Hasdrubal, who had gone for the purpose of completing this business, and fixing a time for the nuptials, for the virgin was now marriageable, perceiving that the king was inflamed with desire, for the Numidians are, beyond all the other barbarians, violently addicted to love, sent for the virgin from Carthage, and hastened the nuptials.
Among the other proofs of joy felt upon the occasion, and in order that a public connexion might be added to this private one, an oath was taken in confirmation of an alliance between the Carthaginian people and the king, and faith reciprocally pledged that they would have the same friends and enemies.
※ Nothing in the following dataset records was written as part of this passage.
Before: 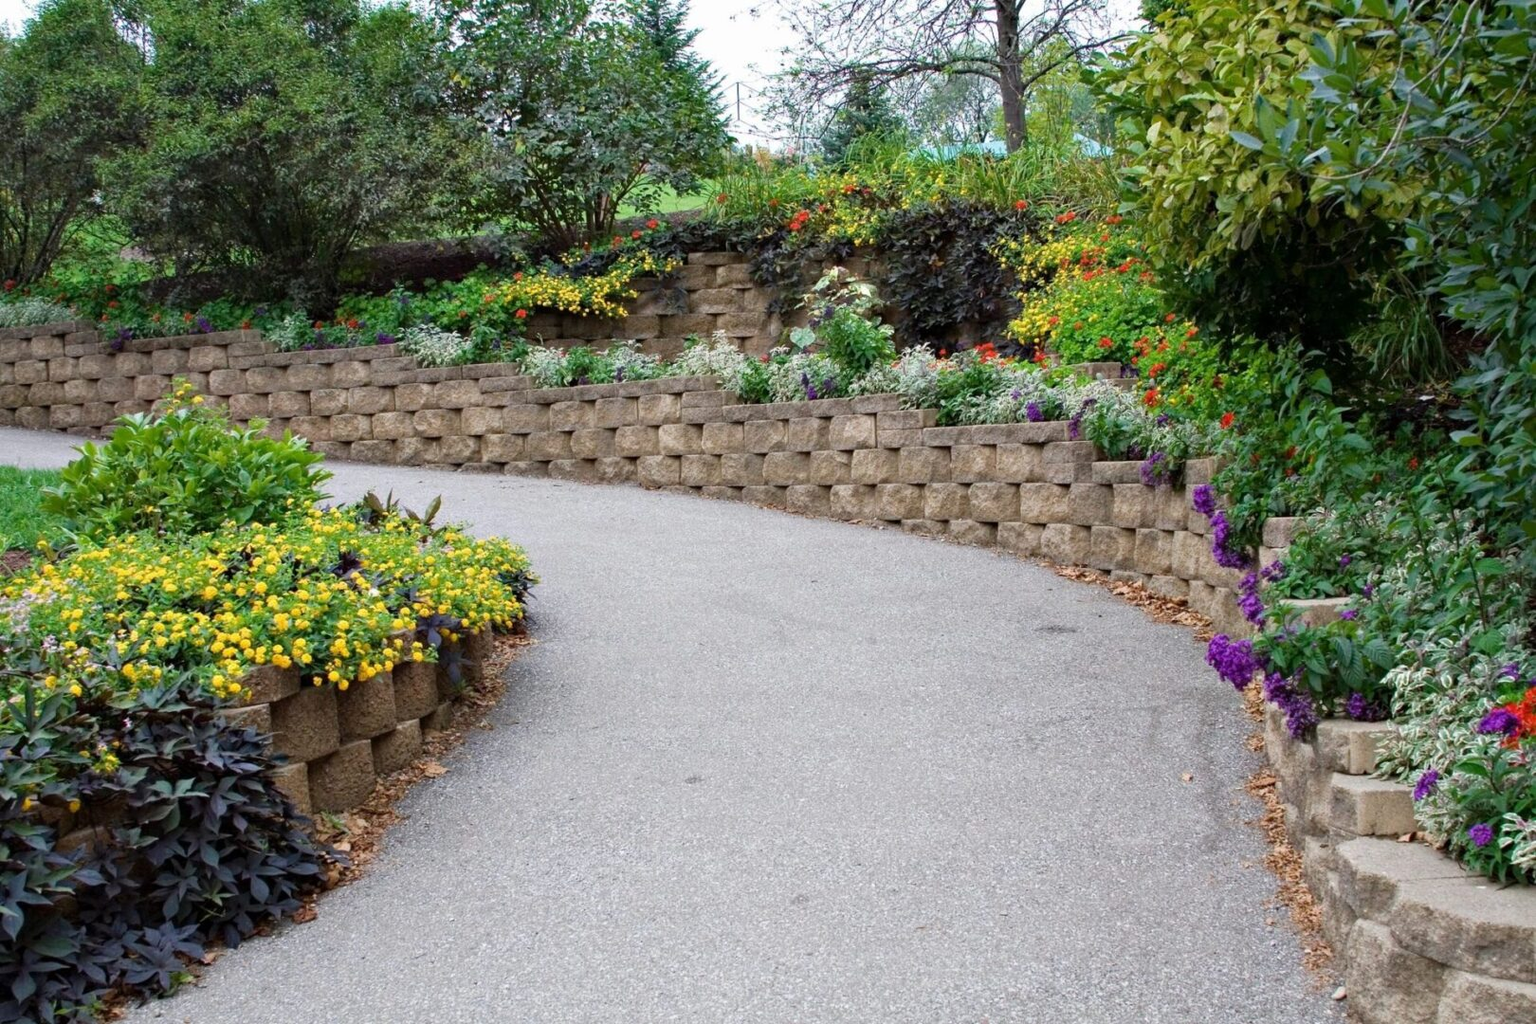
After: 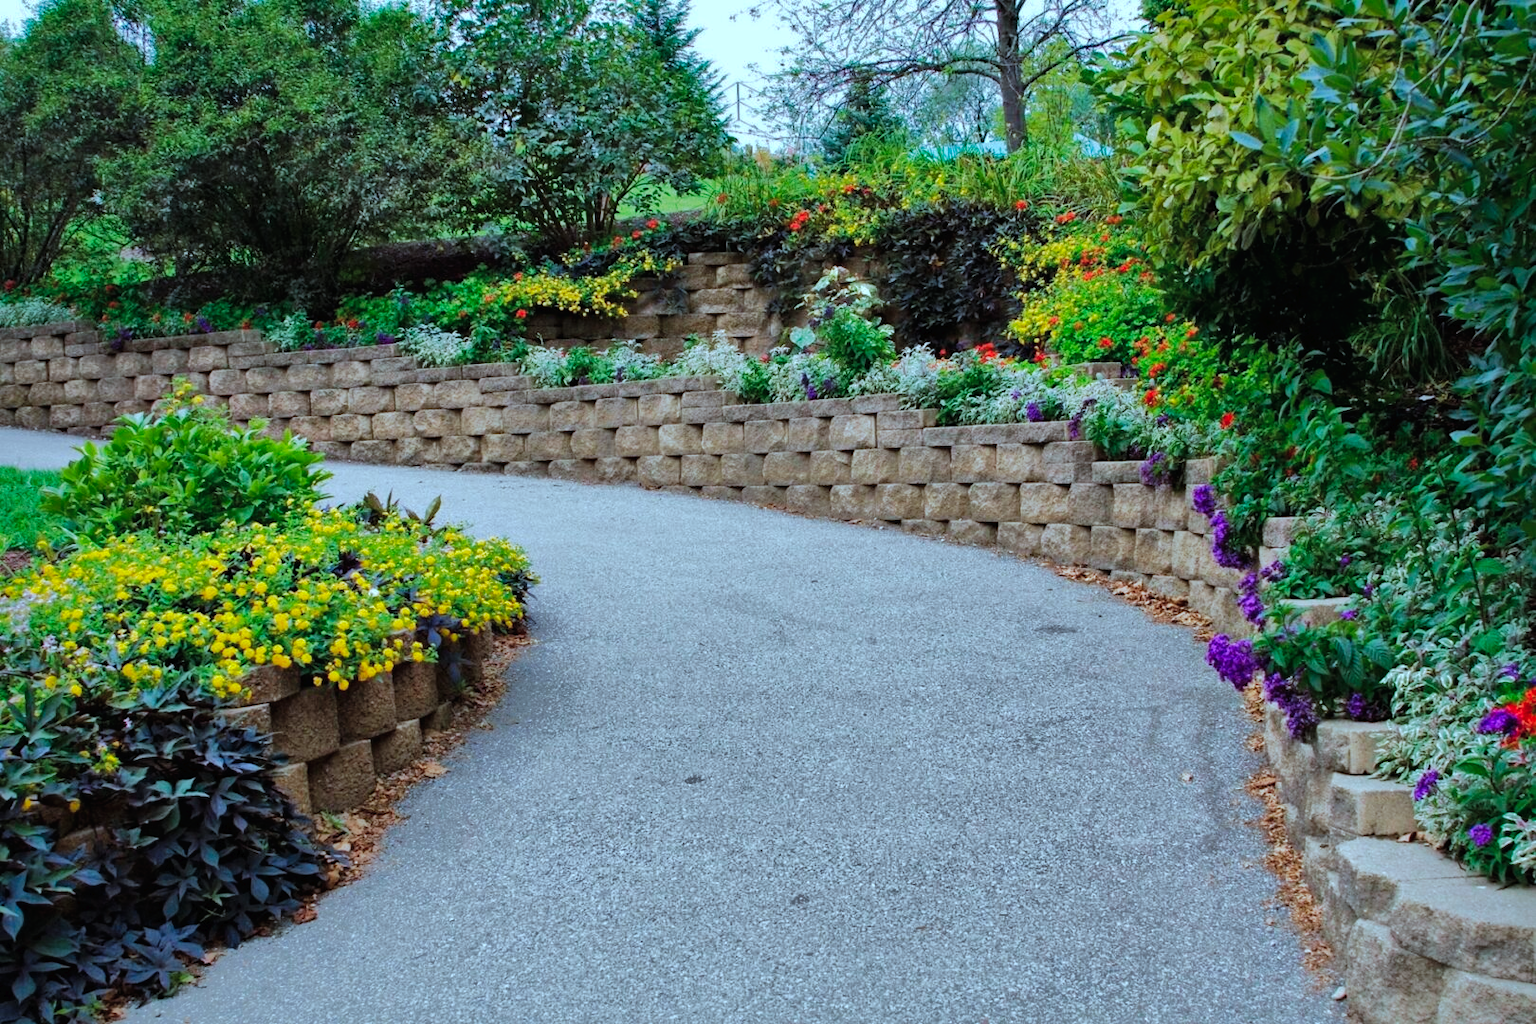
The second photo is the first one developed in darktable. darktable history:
color correction: highlights a* -10.69, highlights b* -19.19
tone equalizer: on, module defaults
shadows and highlights: shadows 38.43, highlights -74.54
tone curve: curves: ch0 [(0, 0) (0.003, 0.008) (0.011, 0.008) (0.025, 0.011) (0.044, 0.017) (0.069, 0.029) (0.1, 0.045) (0.136, 0.067) (0.177, 0.103) (0.224, 0.151) (0.277, 0.21) (0.335, 0.285) (0.399, 0.37) (0.468, 0.462) (0.543, 0.568) (0.623, 0.679) (0.709, 0.79) (0.801, 0.876) (0.898, 0.936) (1, 1)], preserve colors none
But Hasdrubal, recollecting both the alliance which had been entered into by the king and Scipio, and how inconstant and changeable were the minds of the barbarians, was afraid that, if Scipio were to invade Africa, that marriage would prove but a slight bond of union, he therefore took advantage of the Numidian while under the influence of the first transports of love, and calling to his aid the caresses of the bride, prevailed upon him to send ambassadors into Sicily to Scipio, and by them to warn him "not to
cross over into Africa in reliance upon his former promises.
That he was united to the Carthaginians both by a marriage with a Carthaginian citizen, the daughter of Hasdrubal, whom he saw entertained at his house, and likewise by a public treaty.
That his first wish was that the Romans would carry on the war with the Carthaginians at a distance from Africa, as they had hitherto done, lest he should be compelled to interfere with their disputes, and join one of the two contending parties, renouncing his alliance with the other.
If Scipio should not keep away from Africa, and should advance his army to Carthage, it would be incumbent upon him to fight for the land of Africa, which gave him birth, and for the country of his spouse, for her parent, and household gods.